From the cover of Agony (BookThug, 2012) by Steven Zultanski.

Nick Thurston on how Kim Rosenfield’s Lividity and Steven Zultanski’s Agony both convert the long form poem into an act of hyper-objectification, and how both do so to brutally contemporary effect.

In an age of acceleration and over-production, wherein the very ontology of published language has been transformed by its reformation through and as principally-digital data, the most intelligent and imaginative poetic responses seem to have come from the field of so-called Conceptual writing. Basically this is because conceptualist approaches to cultural production demand that “makers” consider what they make in the context of their field or community at the level of social epistemology as well as that of the projective imaginary. That is, the maker-subject recognizes herself as just one producer within a specific community and history of possibilities that are united by some shared concerns (technical, political, economic, geographic, sexual, whatever), and which are in turn embedded in other communities and histories of production. Those maker-subjects re-imagine those shared concerns by holding them together, often in dispute, which means that they don’t have to agree on what those concerns “mean,” but that they do privilege them as a/the problematic(s) for their community of production. The job, then, is to develop that shared problematic(s).

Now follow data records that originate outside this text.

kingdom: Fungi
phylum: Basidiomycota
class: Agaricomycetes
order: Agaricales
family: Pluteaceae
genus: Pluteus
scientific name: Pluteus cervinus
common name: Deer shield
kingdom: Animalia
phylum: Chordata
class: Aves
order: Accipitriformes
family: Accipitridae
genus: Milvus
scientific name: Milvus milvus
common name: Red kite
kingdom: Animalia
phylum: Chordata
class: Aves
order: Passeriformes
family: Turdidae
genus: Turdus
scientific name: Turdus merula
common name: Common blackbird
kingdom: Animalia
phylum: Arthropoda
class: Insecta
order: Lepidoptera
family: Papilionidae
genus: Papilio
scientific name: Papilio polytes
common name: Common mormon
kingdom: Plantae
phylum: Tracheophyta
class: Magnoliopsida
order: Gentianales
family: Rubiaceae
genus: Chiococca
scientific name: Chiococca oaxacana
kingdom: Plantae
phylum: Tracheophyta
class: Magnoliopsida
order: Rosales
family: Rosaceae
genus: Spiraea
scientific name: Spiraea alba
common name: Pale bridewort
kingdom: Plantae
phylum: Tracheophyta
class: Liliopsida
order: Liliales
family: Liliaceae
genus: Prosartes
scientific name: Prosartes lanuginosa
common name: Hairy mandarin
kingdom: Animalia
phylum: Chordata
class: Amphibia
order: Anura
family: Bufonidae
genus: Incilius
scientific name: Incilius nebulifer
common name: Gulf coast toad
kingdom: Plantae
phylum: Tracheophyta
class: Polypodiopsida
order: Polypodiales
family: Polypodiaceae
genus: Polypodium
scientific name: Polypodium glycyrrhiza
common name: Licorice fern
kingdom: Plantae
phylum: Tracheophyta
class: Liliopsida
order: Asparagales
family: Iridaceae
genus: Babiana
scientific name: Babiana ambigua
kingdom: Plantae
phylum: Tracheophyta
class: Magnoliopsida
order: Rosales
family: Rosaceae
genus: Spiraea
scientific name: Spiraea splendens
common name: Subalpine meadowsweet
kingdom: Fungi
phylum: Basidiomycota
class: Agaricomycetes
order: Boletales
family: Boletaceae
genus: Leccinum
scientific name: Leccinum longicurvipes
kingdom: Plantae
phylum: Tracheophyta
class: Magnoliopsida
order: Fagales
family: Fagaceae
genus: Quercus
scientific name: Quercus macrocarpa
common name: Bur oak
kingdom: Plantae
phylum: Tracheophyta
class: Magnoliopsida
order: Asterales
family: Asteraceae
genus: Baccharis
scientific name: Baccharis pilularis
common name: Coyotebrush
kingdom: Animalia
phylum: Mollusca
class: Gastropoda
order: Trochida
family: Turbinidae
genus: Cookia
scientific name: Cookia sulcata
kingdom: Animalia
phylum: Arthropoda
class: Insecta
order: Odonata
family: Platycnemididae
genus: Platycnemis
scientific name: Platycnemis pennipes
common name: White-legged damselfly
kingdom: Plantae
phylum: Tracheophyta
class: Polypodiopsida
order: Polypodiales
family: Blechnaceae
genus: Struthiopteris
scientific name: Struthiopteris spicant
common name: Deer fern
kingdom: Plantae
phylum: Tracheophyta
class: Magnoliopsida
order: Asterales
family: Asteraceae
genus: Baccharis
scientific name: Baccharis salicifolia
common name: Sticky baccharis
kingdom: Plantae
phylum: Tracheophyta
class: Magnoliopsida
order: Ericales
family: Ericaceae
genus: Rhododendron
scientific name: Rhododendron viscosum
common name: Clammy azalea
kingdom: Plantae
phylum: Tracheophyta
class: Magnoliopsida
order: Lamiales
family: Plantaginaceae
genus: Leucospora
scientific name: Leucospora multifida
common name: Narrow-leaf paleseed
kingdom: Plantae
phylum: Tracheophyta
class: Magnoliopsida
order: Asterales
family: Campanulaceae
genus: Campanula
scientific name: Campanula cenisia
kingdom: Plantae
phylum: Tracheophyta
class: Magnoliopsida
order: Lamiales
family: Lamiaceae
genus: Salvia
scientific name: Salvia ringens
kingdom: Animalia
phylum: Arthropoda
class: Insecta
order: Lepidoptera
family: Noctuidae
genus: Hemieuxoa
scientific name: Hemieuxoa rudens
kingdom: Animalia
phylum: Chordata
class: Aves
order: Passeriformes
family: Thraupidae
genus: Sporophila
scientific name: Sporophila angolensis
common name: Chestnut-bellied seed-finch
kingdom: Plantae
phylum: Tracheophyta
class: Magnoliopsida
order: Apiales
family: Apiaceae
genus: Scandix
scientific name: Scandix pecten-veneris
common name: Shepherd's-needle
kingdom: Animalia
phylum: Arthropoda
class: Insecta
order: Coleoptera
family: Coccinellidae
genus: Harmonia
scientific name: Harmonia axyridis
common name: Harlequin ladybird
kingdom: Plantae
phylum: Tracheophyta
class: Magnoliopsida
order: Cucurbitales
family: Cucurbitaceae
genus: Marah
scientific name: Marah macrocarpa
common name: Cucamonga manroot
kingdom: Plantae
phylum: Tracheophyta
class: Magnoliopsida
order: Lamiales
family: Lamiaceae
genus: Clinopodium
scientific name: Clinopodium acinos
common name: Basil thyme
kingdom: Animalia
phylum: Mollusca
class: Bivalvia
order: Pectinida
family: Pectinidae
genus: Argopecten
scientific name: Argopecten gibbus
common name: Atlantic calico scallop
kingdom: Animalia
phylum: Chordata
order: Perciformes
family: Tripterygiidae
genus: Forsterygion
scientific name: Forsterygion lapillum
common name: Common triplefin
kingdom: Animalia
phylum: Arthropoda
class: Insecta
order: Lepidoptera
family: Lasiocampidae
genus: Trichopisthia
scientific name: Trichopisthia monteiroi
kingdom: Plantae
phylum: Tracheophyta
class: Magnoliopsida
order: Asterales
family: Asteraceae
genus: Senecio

Conceptual writers are writing beyond other communities of literary practice because they’ve taken the risk of advancing the problematic(s) of poetry, whereas other communities of poetic practice (at least the ones who are producing textual fields that we would currently recognize as “poetry”) are failing to even at least sufficiently develop the problematic(s) of poetry in our age. At present, the conceptualist approach to writing (which is something that expands before and beyond so-called Conceptual writing) seems to be exploring what it means for poetic writing to be “contemporary” in the most interesting way right now. And the contemporaneity at stake in this contemporary moment seems to be being shaped by the unprecedented tension between a pair of facts that are perfectly articulated in Kim Rosenfield’s doublet “THE BRUTE MATERIAL OF WORDS. THE BRUTAL MATERIAL OF WORLDS.” (Lividity, p. 165), partly because of what it says and partly because she makes no claim to having said it first.